Pathway | Pathway ID | Pathlength | % Pathway with SNVs | % Pathway with CNVs |
---|---|---|---|---|
Inactivation, recovery, and regulation of the phototransduction cascade | R-HSA-2514859 | 33 | 30.30 | 18.18 |
Eph-ephrin signaling | R-HSA-2682334 | 92 | 26.09 | 39.13 |
Eph-ephrin mediated repulsion of cellsa | R-HSA-3928665 | 49 | 47.06 | 36.73 |
EPHA-mediated growth cone collapse | R-HSA-3928663 | 15 | 37.93 | 46.67 |
Using HitWalker2, we identified high-priority genes based on their mutational burden in pathways that do not contain highly overlapping gene members. Pathway Names, IDs, and pathway size are provided from Reactome annotation. Percentage of the pathway with SNVs and CNVs were calculated by dividing the total number of proteins in the pathway by the number of unique genes with SNVs and CNVs respectively.
(SNV) Single-nucleotide variant, (CNV) copy-number variant. aIndicates daughter pathways within the parent Eph-ephrin signaling pathway.
Copy-Number Variants
We identified 2009, 3064, and 2733 genes in segments of copy-number gain in Patients 1, 2, and 3, respectively.

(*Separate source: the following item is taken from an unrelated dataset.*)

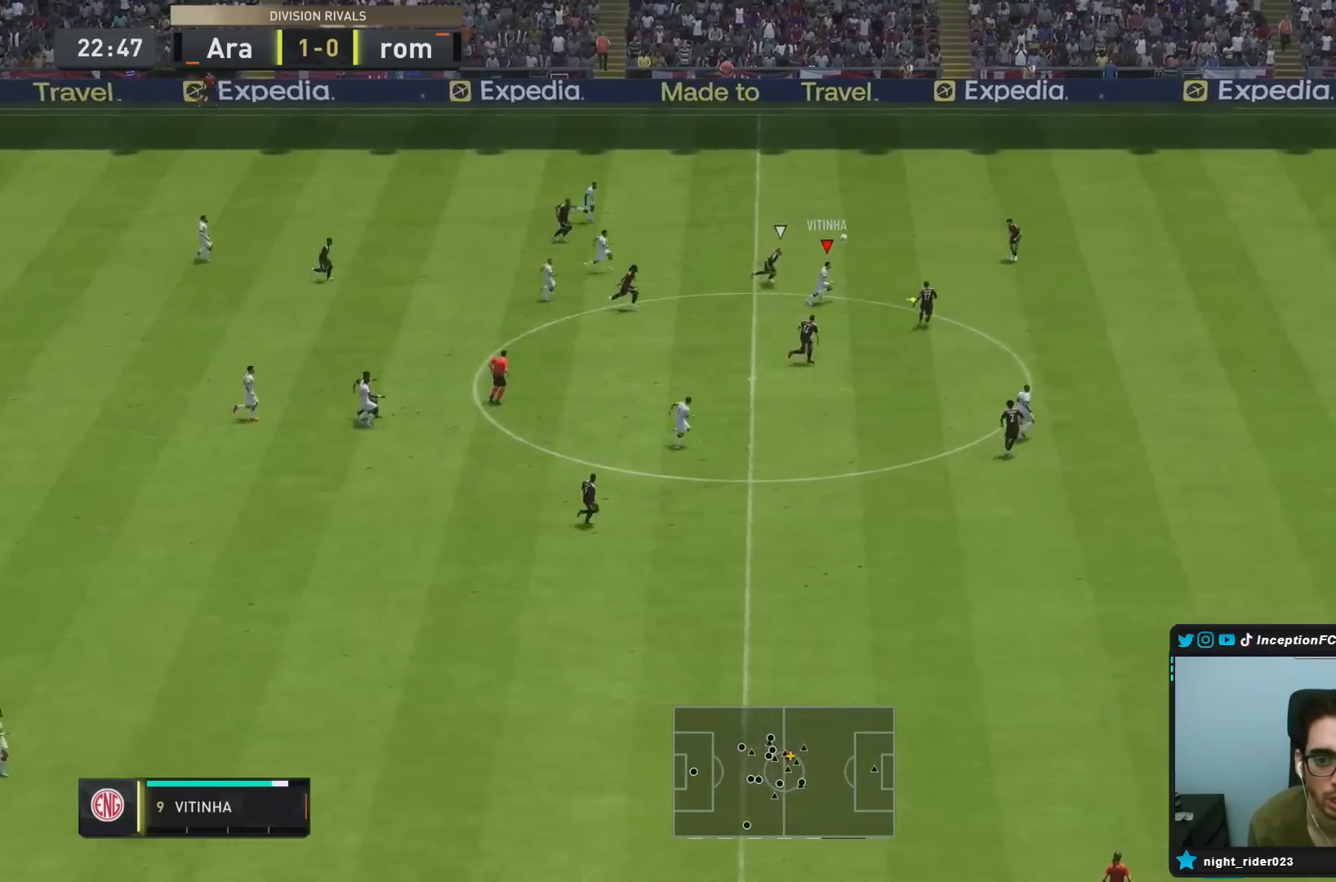
{"dt_ms": 500, "buttons": ["R2"], "left_stick": "right", "right_stick": "center", "events": []}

We identified 5582, 1891, and 535 genes in segments of copy-number loss in Patients 1, 2, and 3, respectively. Across these patients, we identified 330 genes with copy-number gain and 29 genes with copy-number loss that had been previously reported (Li et al. 2015b). Given the tendency of whole-exome sequencing to have false-positive calls, we filtered our genes list to only those present in two or more samples that did not contain genes that had been called as both copy-number increase and copy-number decrease across multiple samples. We also filtered out a curated list of known problematic variants/genes (Tyner et al. 2018) and excluded any genes on Chromosomes 8 or 9, as almost the entire lengths of these chromosomes were copy-number-variable. We identified seven genes in segments of copy-number gain and 259 genes in segments of copy-number loss (Supplemental Table 4). Finally, we identified 36 genes from the Eph-ephrin signaling pathway that were copy-number variable in one or more of our samples (Supplemental Table 5).
Functional Analysis
Tumor-derived cell cultures from Patients 1, 2, and 3 were exposed to 107 small-molecule inhibitors. As an approach to placing our assays in the context of U.S. Food and Drug Administration (FDA)-approved EGFR targeted treatments, and as an initial approach to testing combinations of agents that include a drug targeting EGFR, we tested each of the drugs on our panel without and with the addition of an EGFR inhibitor, gefitinib. The use of cetuximab, which targets EGFR and is approved for head and neck squamous cell carcinoma (HNSCC), was considered; however, because of the storage of our inhibitor assays, it was not suitably stable for inclusion. Further, cetuximab activity may be through extrinsic antitumor immunity beyond the intrinsic effects approached in our study (Ferris 2015; Miyauchi et al. 2019). The drug panels were originally created for leukemia (Tyner et al. 2013) and include a breadth of kinase inhibitors (tyrosine kinases as well as select families of non–tyrosine kinases, including PI3K/AKT, PKC, PKA, IκK, RAF/MEK/ERK, JNK, p38, AMPK, aurora kinases, and cyclin-dependent kinases), histone deacetylase inhibitors, bromodomain inhibitors, BH3 mimetics, proteosome inhibitors, and HSP90 inhibitors. (Supplemental Table 6). These panels have been used to identify kinase dependence in models of gallbladder cancer, nasopharyngeal carcinoma, and by us in leukemia and HNSCC (Weber et al. 2017; Yuan et al. 2017; Tyner et al. 2018).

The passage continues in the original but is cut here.